┌─ STUDY TEXT

Prochem Europe’s sales executive Stuart Macmillan shares the general opinion that the location of a floor tends to dictate the cleaning challenge. “The nearer the floor is to the building entrance, the more foot traffic soiling and contamination is likely to enter the building,” he said. “This is why it is vitally important good quality entrance matting is in position and is vacuumed regularly. And on a hard floor, it is also important to dust mop frequently in order to reduce the level of grit and prevent wear and scratching.”

He says another factor that can have an impact on cleaning is the weather. “In Europe the weather plays a major factor in floor maintenance whether on a carpet or hard floor,” he said. “Rain, snow, ice and ice gritting can all cause major damage.  We cannot do anything about the weather but we can control its impact by means of proper maintenance and cleaning, particularly at entrance locations.”

Type of contamination

The floor cleaning challenge depends on footfall and the type of contamination, he says. “I would say hospitals floors tend to be the most challenging because here you have the added impact of stretcher wheels and body fluids coupled with the need for strict hygiene control,” he said. “And
hospitals, supermarkets and airports have the added challenges of tyre marks from stretchers, trolleys and baggage respectively.”

The floors in schools can also present a problem, he says. “Here there will be a constant variety of soiling from sports fields, weather, food and chewing gum,” he explains. “Kitchens will have spillages of grease and oil which will be difficult to clean during operational times. However, this problem can be minimised using the correct cleaning products and procedures.”

According to Truvox International sales and marketing director Gordon McVean it is the intensity of traffic that dictates the floor cleaning challenge rather than the nature of the building. “For example, the extensive use of trolleys in airports, hospitals and supermarkets may cause scuffing on hard floors while the high degree of foot traffic will be another challenge,” he said.

“Some responsive cleaning is likely to be required during the day and it will be essential to minimise disruption and avoid slip risks to pedestrians from wet floors.

“Cordless battery powered machines come into their own in these situations, as do one-pass scrubber dryers that have the ability to wash, mop, scrub and dry floors rapidly.”

Every building and application has its challenges - but all are surmountable using the right equipment, according to McVean. “The greater challenge for cleaning teams is assembling the right balance of mechanical cleaning capabilities so that the operation is both efficient and cost-effective,” he said.

└─
┌─ RECORDS SHOWN

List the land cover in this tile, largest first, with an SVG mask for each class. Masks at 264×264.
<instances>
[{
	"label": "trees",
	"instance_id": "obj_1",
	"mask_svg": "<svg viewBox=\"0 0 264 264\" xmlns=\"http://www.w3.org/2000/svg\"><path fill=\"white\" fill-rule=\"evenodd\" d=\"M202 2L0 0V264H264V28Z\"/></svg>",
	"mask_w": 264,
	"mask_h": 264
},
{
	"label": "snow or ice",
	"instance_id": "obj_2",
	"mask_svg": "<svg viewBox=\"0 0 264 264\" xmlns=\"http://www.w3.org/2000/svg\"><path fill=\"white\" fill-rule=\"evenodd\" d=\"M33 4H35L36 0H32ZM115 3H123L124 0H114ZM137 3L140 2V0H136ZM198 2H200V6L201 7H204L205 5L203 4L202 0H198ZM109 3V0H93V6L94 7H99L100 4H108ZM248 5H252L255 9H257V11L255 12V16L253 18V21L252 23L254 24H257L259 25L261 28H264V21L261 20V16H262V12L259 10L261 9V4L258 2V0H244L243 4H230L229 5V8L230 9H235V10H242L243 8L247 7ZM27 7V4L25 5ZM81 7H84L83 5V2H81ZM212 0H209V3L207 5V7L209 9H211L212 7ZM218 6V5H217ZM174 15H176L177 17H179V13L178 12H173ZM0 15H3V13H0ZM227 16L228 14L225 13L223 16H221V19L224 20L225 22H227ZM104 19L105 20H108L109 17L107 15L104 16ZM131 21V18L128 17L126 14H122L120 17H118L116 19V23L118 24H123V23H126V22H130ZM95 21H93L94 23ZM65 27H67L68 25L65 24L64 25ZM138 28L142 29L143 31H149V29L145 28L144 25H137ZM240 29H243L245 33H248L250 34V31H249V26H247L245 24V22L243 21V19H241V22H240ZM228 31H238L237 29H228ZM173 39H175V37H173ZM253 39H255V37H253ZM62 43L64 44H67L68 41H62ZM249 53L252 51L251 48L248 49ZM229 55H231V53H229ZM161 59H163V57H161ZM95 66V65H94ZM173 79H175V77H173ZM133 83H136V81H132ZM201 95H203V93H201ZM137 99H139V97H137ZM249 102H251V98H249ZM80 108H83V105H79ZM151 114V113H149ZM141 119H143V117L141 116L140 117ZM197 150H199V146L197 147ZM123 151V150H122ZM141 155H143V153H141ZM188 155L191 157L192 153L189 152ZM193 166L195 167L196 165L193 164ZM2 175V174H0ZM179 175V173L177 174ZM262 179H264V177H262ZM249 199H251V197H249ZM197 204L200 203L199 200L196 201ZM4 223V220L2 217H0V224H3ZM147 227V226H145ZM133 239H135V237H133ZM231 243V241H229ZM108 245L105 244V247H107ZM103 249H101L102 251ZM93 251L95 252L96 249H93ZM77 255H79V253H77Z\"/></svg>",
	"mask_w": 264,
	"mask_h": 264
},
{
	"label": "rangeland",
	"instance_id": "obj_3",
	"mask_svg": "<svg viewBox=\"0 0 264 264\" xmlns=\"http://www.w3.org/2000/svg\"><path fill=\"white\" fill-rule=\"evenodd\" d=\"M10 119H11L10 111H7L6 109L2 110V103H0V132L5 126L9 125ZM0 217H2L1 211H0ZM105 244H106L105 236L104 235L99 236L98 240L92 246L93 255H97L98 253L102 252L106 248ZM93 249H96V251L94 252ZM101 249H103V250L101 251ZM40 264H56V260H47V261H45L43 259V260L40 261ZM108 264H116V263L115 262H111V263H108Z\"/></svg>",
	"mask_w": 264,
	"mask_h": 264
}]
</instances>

└─

◆ PROBLEM ◆
Reproduce word for word the stretch of the floor cleaning text from "According to Truvox" through "from wet floors.". The items play no part in what is asked here and may be set aside.

◆ RESPONSE AREA ◆
According to Truvox International sales and marketing director Gordon McVean it is the intensity of traffic that dictates the floor cleaning challenge rather than the nature of the building. “For example, the extensive use of trolleys in airports, hospitals and supermarkets may cause scuffing on hard floors while the high degree of foot traffic will be another challenge,” he said.

“Some responsive cleaning is likely to be required during the day and it will be essential to minimise disruption and avoid slip risks to pedestrians from wet floors.